Mor Ve Ötesi dönüp bakınca Eurovision sürecini imaj olarak çok iyi atlattı. Gerçi artık colayla Türkiye turnesine çıkmayız Koç'la çıkarız (!) tripleri pek kalmadıysa da bu söylemlerinin arkasını merak eden insanları da pek hayal kırıklığına uğratmadılar.
Deli sound olarak klasik bir Mor Ve Ötesi şarkısı tamam ama ileride dönüp bakınca anlayacağız ki Deli sözleriyle, klibiyle bu organizasyona çekilen bir orta parmaktı.

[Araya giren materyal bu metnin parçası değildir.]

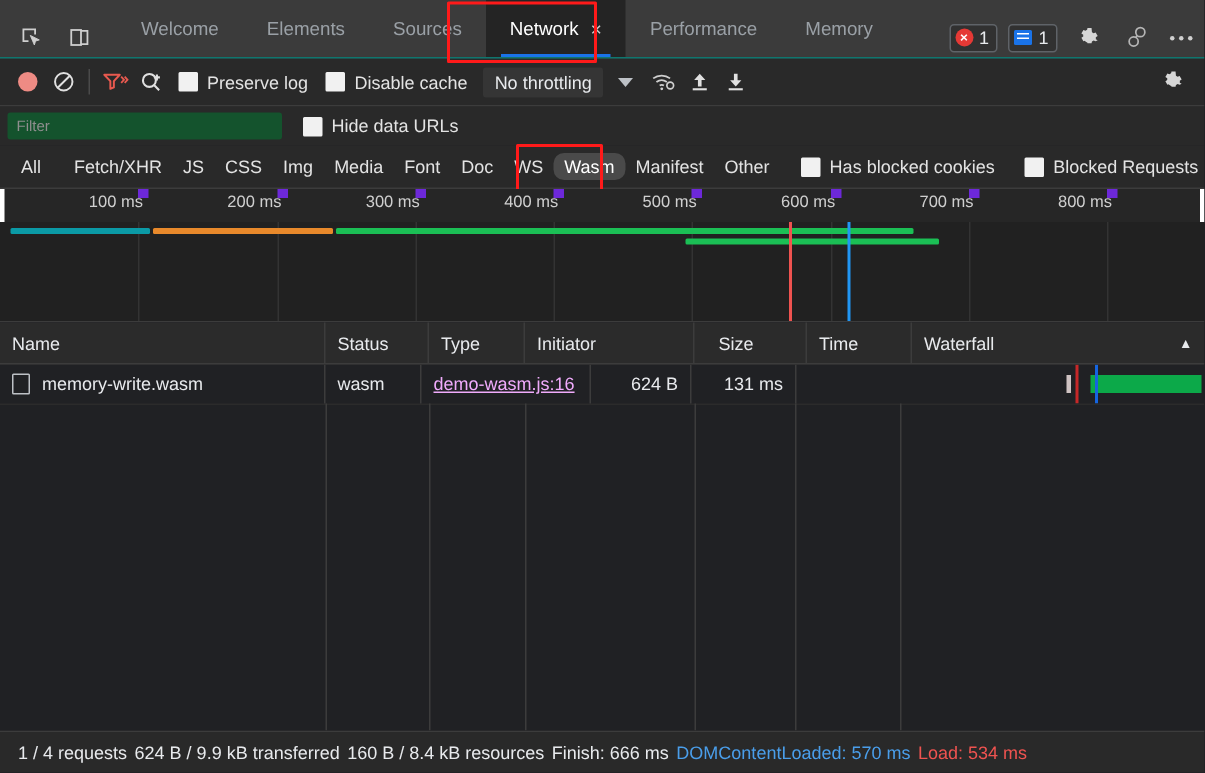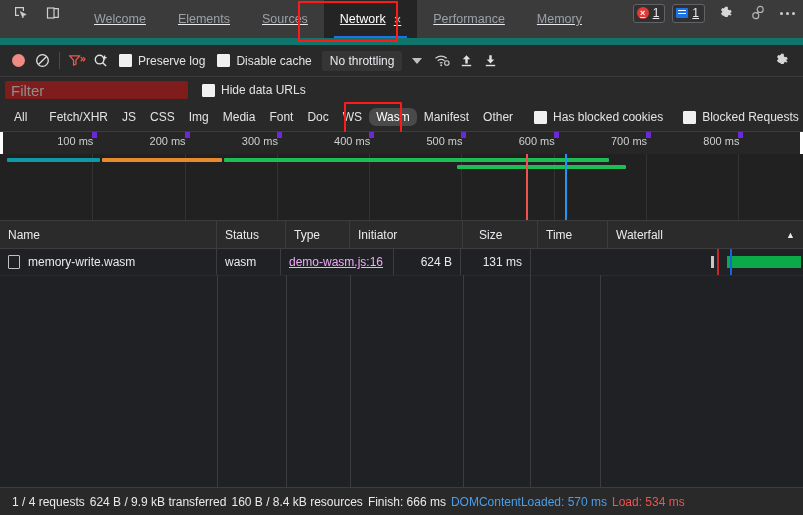--- a/index.html
+++ b/index.html
@@ -15,8 +15,8 @@
 
   
   .tabbar{
-    height:38px;background:#3b3b3b;display:flex;align-items:flex-start;
-    border-bottom:7px solid #0f766e;flex:none;position:relative;text-decoration:underline;
+    height:38px;background:#3b3b3b;display:flex;align-items:flex-end;
+    border-bottom:1px solid #0f766e;flex:none;position:relative;
   }
   .tb-iconbtn{
     width:26px;height:26px;margin-left:6px;display:flex;align-items:center;justify-content:center;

Başıbozuk EP'si Deli'yi ve yine Eurovision için yapılmış iki şarkıyla grubun Eurovision döneminde stüdyolarda çaldığı canlı kayıtları kapsayan ama genelde eleştiriyi yapılan kötü remixlerden alan bir çıkış yaptı. Kemik Mor Ve Ötesi fanlarının hayalkırıklarını yansıtan cümleler bu remixlerin yerine eski, özellikle
Bırak Zaman Aksın şarkılarının yeniden yorumlanıp sürülmesinin çok daha tatmin vereceği yönünde. Ben de kesinlikle bu görüşe katılıyorum ve de ekliyorum; Dişi Zamiri gibi, Kayıp gibi kayıp Mor Ve Ötesi kayıtlarının eklenmesi ancak ara bir albümle ya da Best Of'la mümkün olurdu. Bu albümün içinde bunların yerine Mor Ve Ötesi sevenlerini ilgilendirmeyecek remixlerin bulunması sanırım rahatsızlık veren, çünkü bu remixler gerçekten Mor Ve Ötesi için ne ileri bir adım, ne yana bir adım, ne de geriye bir adım. Tamamen boş bir çabalama.
İddia ve
Sonbahar ise bu albümden çıkacak en büyük kazanç....
Bir de bu albümle ilgili kapağın görünümünün altında saklanan suratın kime ait olduğunu merak ediyorum. Bir fikriniz veya bilginiz varsa beklerim.